Cualquier persona mínimamente razonable que presenció el debate -es un decir- de lo que ya estaba convenido y bien convenido, al ver cómo planeaban los insultos y las descalificaciones y los cinismos más flagrantes por el hemiciclo donde radica la democrática soberanía popular, debió creer que la sesión se había convocado con el exclusivo objeto de dilucidar quién pronunciaba los más contundentes rapapolvos; no pudiendo, en consecuencia, desechar la idea de que estamos en manos de individuos maliciosos que utilizan la tragedia del coronavirus para tirar la primera piedra sobre el adversario, convertido en enemigo, sin estar libres de la propia culpa y, consiguientemente, olvidando el consejo evangélico que recomienda, a los también pecadores, no efectuar la lapidación.

Lo tan cierto como irrefutable es que resulta anormal tener que remunerar a quienes no pasan de ser malos actores de un espectáculo en el que concurren marionetas, títeres, camorristas, fantoches, peleles y monigotes pendencieros que, en muchos pasajes, incluso superan la teatralidad de una representación de guiñol con cachiporra.

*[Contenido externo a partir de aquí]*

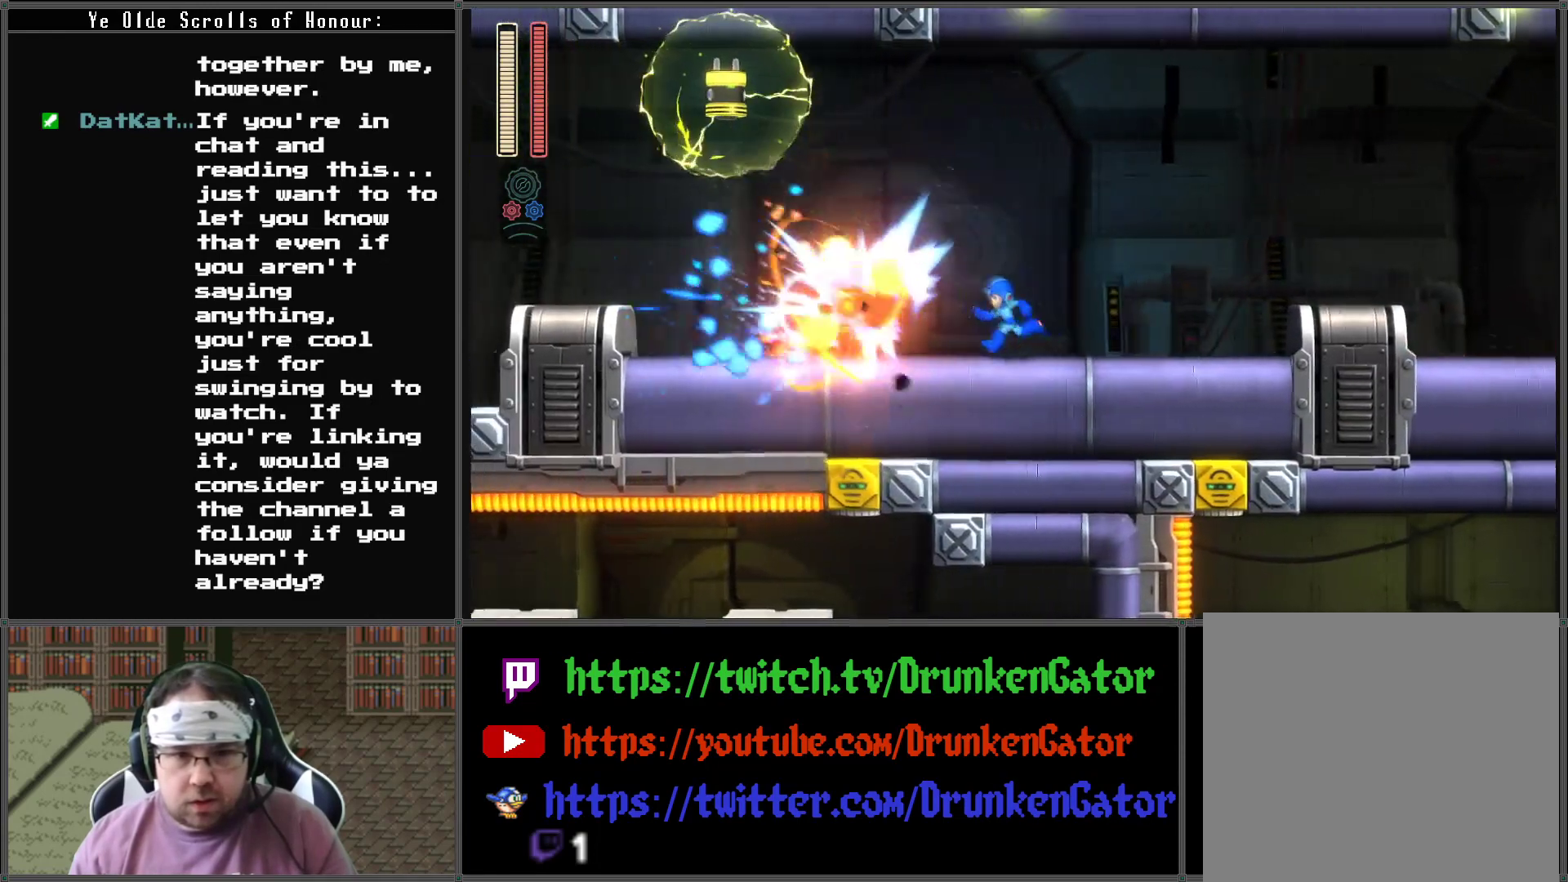
{"buttons": ["X"], "left_stick": "center", "right_stick": "center", "events": [[67, "A", "down"], [333, "DPAD_LEFT", "up"], [333, "X", "down"], [500, "A", "up"]]}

Qué pena, penita, pena ser figurantes de tan tristísima, como irrisoria, función escénica. (A ratos, intuimos que si vivieran Berlanga y Azcona, supremos críticos cinematográficos de la realidad española, estarían filmando una película parlamentaria con el título de estas líneas).

Igualmente, dichas exhibiciones, para más inri, se asemejan bastante al teatro del absurdo que promovieron Jardiel Poncela e Ionesco pues, en estos momentos, sabiendo de qué va la película, las maniobras reaccionarias para derribar a la «anti España», sin acudir a las urnas -práctica no abandonada desde 1812-, están pasadas de rosca porque, ahora, pertenecemos a la Unión Europea; tenemos unas fuerzas armadas cuyos mandos saben inglés y están muy valorados por la OTAN; el analfabetismo primario se halla desterrado; y hay implantados más de 28 mil centros docentes no universitarios y 82 universidades, sumando las públicas con las privadas.

Por todo ello, aunque el ejecutivo -intachablemente legitimo-, antes de que cante el gallo, desdiga lo que acababa de afirmar, o parezca algo desnortado, los lógicamente descontentos, deberían emplear sus energías realizando una oposición firme, pero con alternativas limpias y acciones colaboradoras que vayan más allá del quítate tú para que me ponga yo, pues soy el más listo de la clase. Y, sobre todo, sin insultos y extirpando actitudes teatrales que oscilan entre la hipocresía del fariseo y la desfachatez del caradura.